Rethinking the labour markets: the challenges of crowdsourcing

More recently, the internet has enabled the transformation of traditional work under Fordism, to knowledge work, characteristic of post-Fordism. In knowledge work, multi-tasking workers are integrated into flat hierarchical structures, compared to the centralized large corporation, e.g., General Motors. As a result, communication channels have been re-defined with greater involvement of lower-level employees in decision-making. Knowledge work includes new employment practices, such as time flexibility, teleworking; alternative payment schemes; along with employee empowerment and autonomy; task rotation and multi-skilling, team work and team autonomy. Potential consequences include fragmentation of work, crowdsourcing and virtualization of work.

Indeed, technological change has significantly transformed the labour market as the result of the diffusion of innovative practices at the micro-level. Crowdsourcing, for example, is the outsourcing of tasks to a large, undefined group of people in an open call. Considering this background, current challenges in working conditions are also related to the emergence of a crowd of freelancers available and able to quickly do the necessary tasks. The cloud based work environment is characterized by five essential characteristics: on-demand service; broad access; resource pooling; rapid elasticity; and measured service (Ipeirotis, 2012).

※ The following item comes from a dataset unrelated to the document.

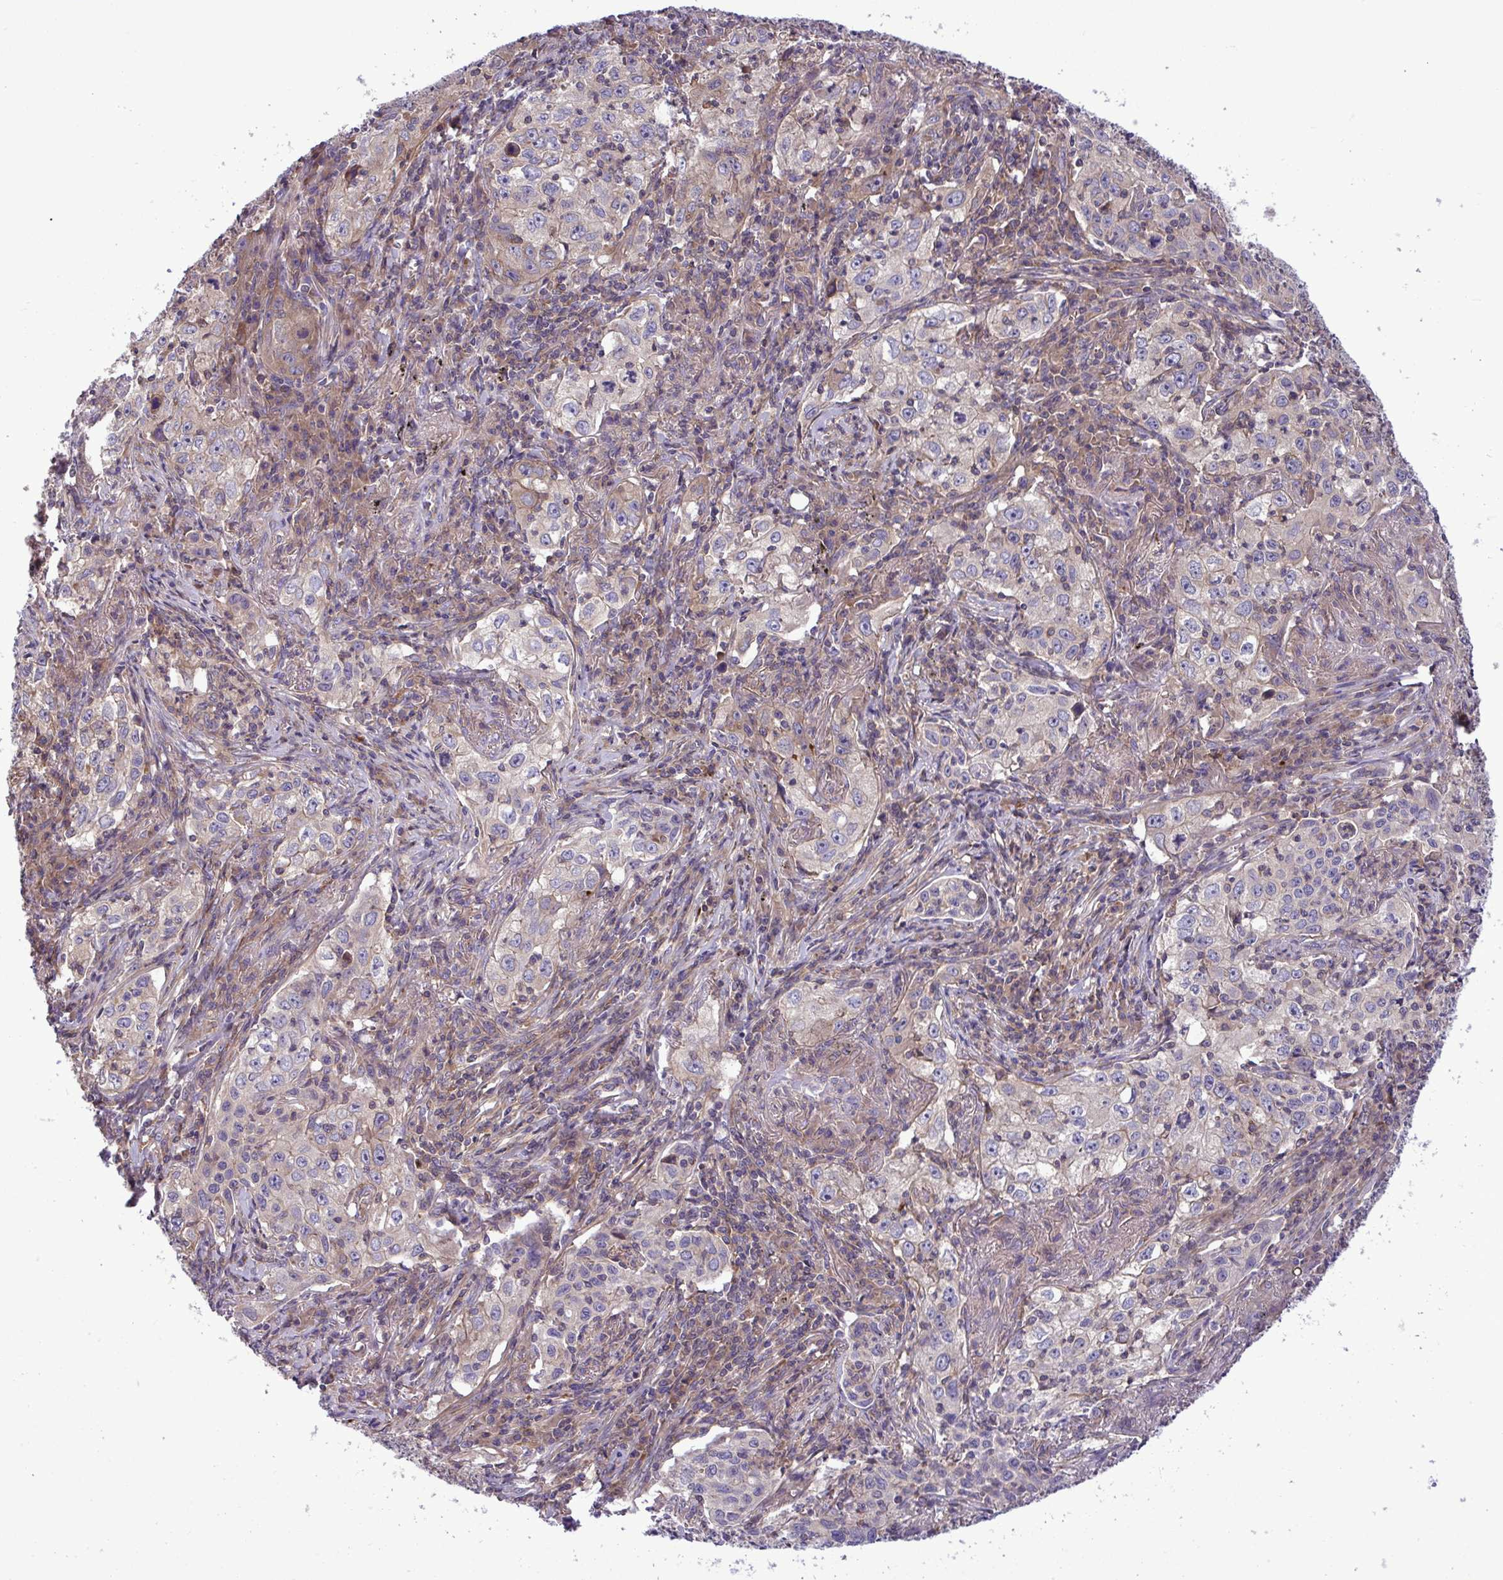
{"staining": {"intensity": "weak", "quantity": "<25%", "location": "cytoplasmic/membranous"}, "tissue": "lung cancer", "cell_type": "Tumor cells", "image_type": "cancer", "snomed": [{"axis": "morphology", "description": "Squamous cell carcinoma, NOS"}, {"axis": "topography", "description": "Lung"}], "caption": "High magnification brightfield microscopy of lung squamous cell carcinoma stained with DAB (brown) and counterstained with hematoxylin (blue): tumor cells show no significant expression.", "gene": "GRB14", "patient": {"sex": "male", "age": 71}}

Low wages, lack of rights, unprotected jobs, increasing informality are the flip side of cloud workers. On Amazon Mechanical Turk, workers are paid between a few cents to $75/hour. In one article on these new tools, The Economist (2012) points out that crowdsourcing platforms operate under no regulation and risk driving down wages.

Crowdsourcing is fundamentally associated with the virtualization of the work. Technologies such as instant messaging, teleconferencing and video calls make it less necessary for co-workers to gather together physically, which in turn allows for the creation of virtual teams, along with teleworking, co-working and the use of social media. New technologies make teleworking easier. While for some workers, teleworking fosters a better work-life balance, it might not be suited for other workers, especially those who prefer to interact with colleagues at a physical workplace. And many teleworkers complain about their inability to set a clear dividing line between work and private life.

Another major consequence of the new trends in the labour markets is the changing conceptualization of unemployment and employment. Besides, in spite of these significant changes in the nature of work, even today most statistics and theories included in the Economics Curriculum are based on the outdated conceptualization of the prototype worker in an industrial factory setting, engaged in traditional work.

Further reading suggestions

 

Ipeirotis, P. 2012. The (Unofficial) NIST Definition of Crowdsourcing.[Online]. Available: http://www.behind-the-enemy-lines.com/search?q=cloudmechanical-turk-demographics.html

Ouye., Joe .2011. Five Trends That Are Dramatically  Changing Work and the Workplace Knoll Workplace Research. http://www.knoll.com/research/downloads/WP_FiveTrends.pdf

Howe, J. 2006. The Rise of Crowdsourcing. Wired, Vol. 14, No. 6, http://www.wired.com/wired/archive/14.06/crowds.html

The Economist. 2012. A clouded future, 13 March.

 

One thought on “Rethinking the labour markets: the challenges of crowdsourcing

  1. Nice article. Re: “Low wages, lack of rights, unprotected jobs, increasing informality are the flip side of cloud workers”: Unfortunatly, because wealthy investors and business heads have commandeered government so thoroughly, what is driving ‘cloudsourcing’ — as well as every other labor ‘innovation’ — is benefit for them, not benefit for the worker or for the great majority of people. Thus the costly, tragic ‘flip side’. When the corruption underlying this broad injustice is corrected, such innovations can then serve us all.